Keinesfalls aber war es gerechtfertigt, die Anhörung mit der Begründung abzulehnen, der Gegenstand der Patentanmeldung falle in eine ausschließlich urheberrechtliche Zuständigkeit zur Bewertung der Eigentumsfrage an Computerprogrammen und es sei eine möglichst rasche Klärung der Zuständigkeit für die Bemessung von Inhalt und Schranken des Eigentumsrechts durch den Großen Senat für Zivilsachen des Bundesgerichtshofs anzustreben. Mit dieser Rechtsauffassung setzt sich der Prüfer zum Einen in Widerspruch zum geltenden Recht, und zwar zu § 69g UrhG, wonach der Urheberrechtsschutz für Computerprogramme die Anwendung sonstiger Rechtsvorschriften auf Computerprogramme, insbesondere Vorschriften über den Schutz von Erfindungen, also die patentrechtlichen Vorschriften, unberührt lässt. Zum Anderen dient das patentrechtliche Prüfungsverfahren nicht der Klärung von Eigentumsfragen an dem Anmeldegegenstand, sondern allein der Frage seiner Patentfähigkeit nach den Bestimmungen des Patentgesetzes. Die von dem Prüfer unter Vermeidung einer Anhörung angestrebte möglichst rasche Klärung der von ihm aufgeworfenen Fragen durch den Großen Senat für Zivilsachen beim Bundesgerichtshof (§ 132 GVG) kann auf diesem Weg folglich ohnehin nicht erreicht werden.

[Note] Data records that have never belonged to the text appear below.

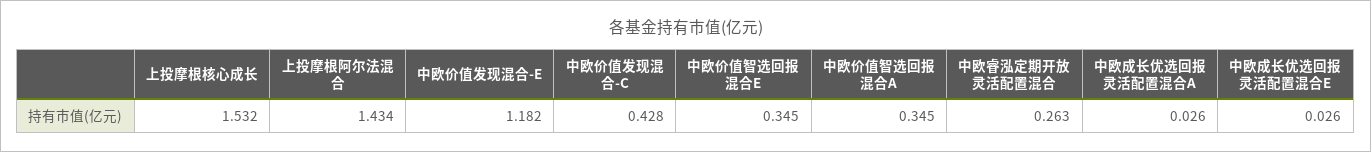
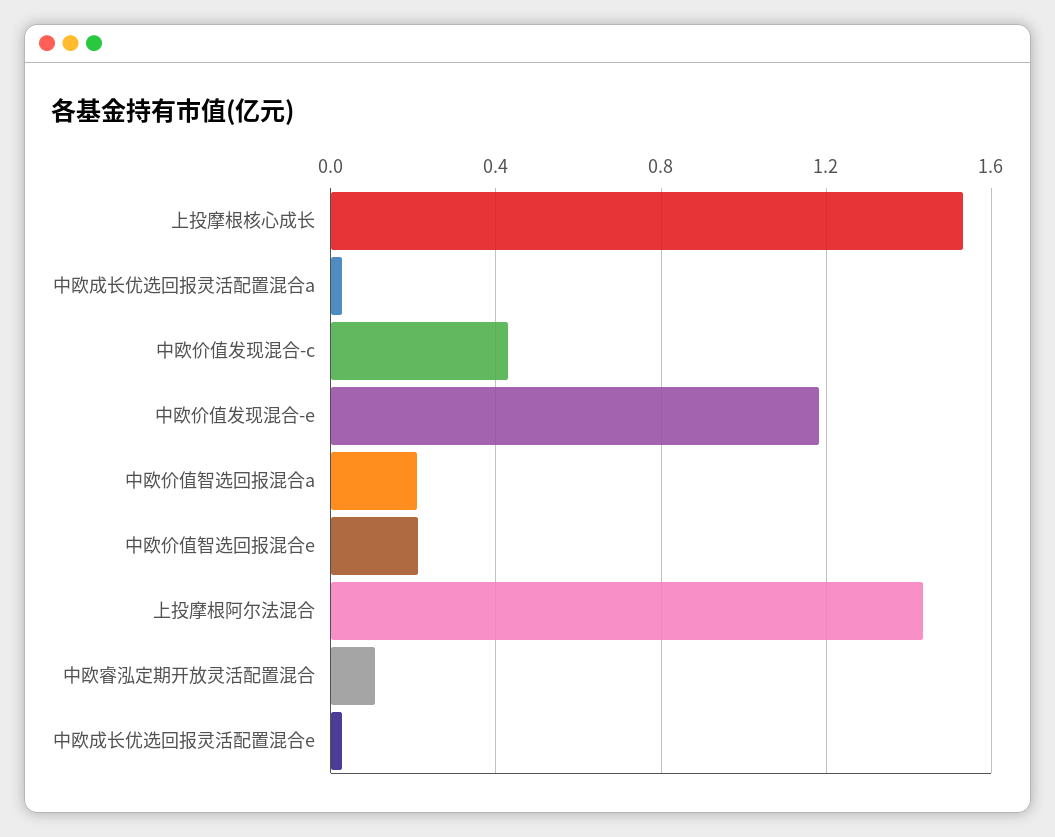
中欧价值智选回报混合E: 0.345 -> 0.2
中欧价值智选回报混合A: 0.345 -> 0.2
中欧睿泓定期开放灵活配置混合: 0.263 -> 0.1

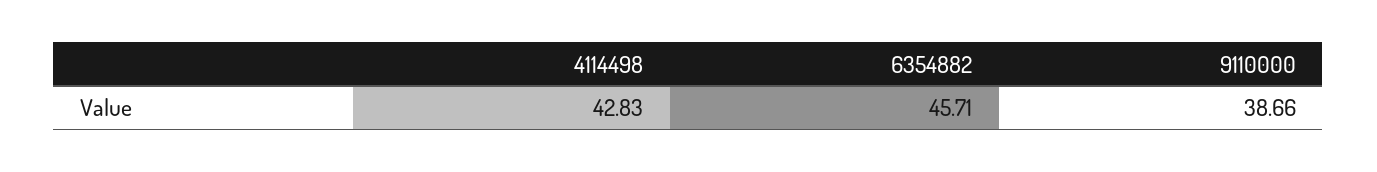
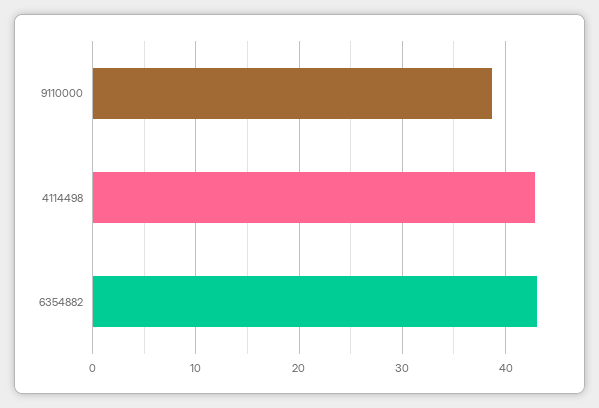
6354882: 45.71 -> 43

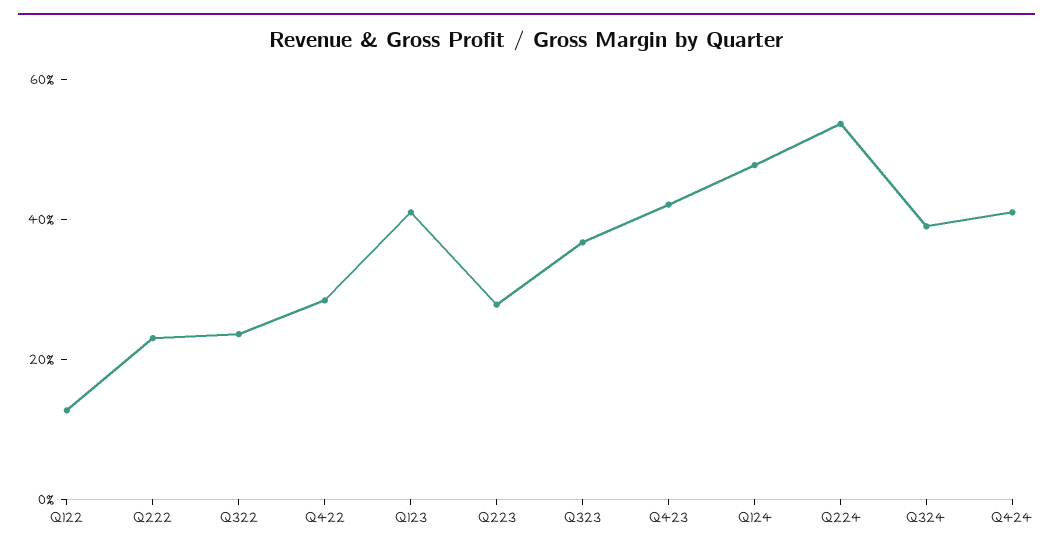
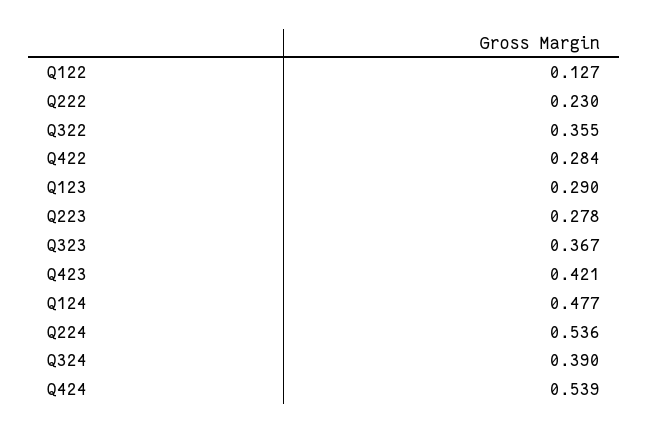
Q322: 0.25 -> 0.355
Q123: 0.4 -> 0.29
Q424: 0.4 -> 0.539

Hinzu kommt, dass es der Prüfer durch seine unbegründete, einseitig auf den Patentierungsausschluss nach § 1 Abs. 3 Nr. 3 und 4 PatG festgelegte Sichtweise versäumt hat, sich zumindest hilfsweise für den Fall der Bejahung einer Erfindung auf technischem Gebiet mit den technischen Aspekten des Anmeldegegenstandes und dem dazu bekannten Stand der Technik auseinanderzusetzen. Dies aber wäre angesichts der die Bestimmung des § 1 Abs. 3 Nr. 3 und 4 PatG zunehmend restriktiv handhabenden höchstrichterlichen Rechtsprechung bei einer sorgfältigen und ökonomischen Verfahrensführung vorliegend angezeigt gewesen, um die Anmelderin umfassend über die Erfolgsaussichten ihrer Anmeldung zu informieren. Wären diese Aspekte in einer Anhörung erörtert worden und der Anmelderin, wie im Beschwerdeverfahren geschehen, die geringen Aussichten auf Erteilung eines Patents jedenfalls auch mangels Neuheit und erfinderischer Tätigkeit (§§ 3 und 4 PatG) aufgezeigt worden, ist nicht auszuschließen, dass die Anmelderin von der Einlegung der Beschwerde Abstand genommen hätte.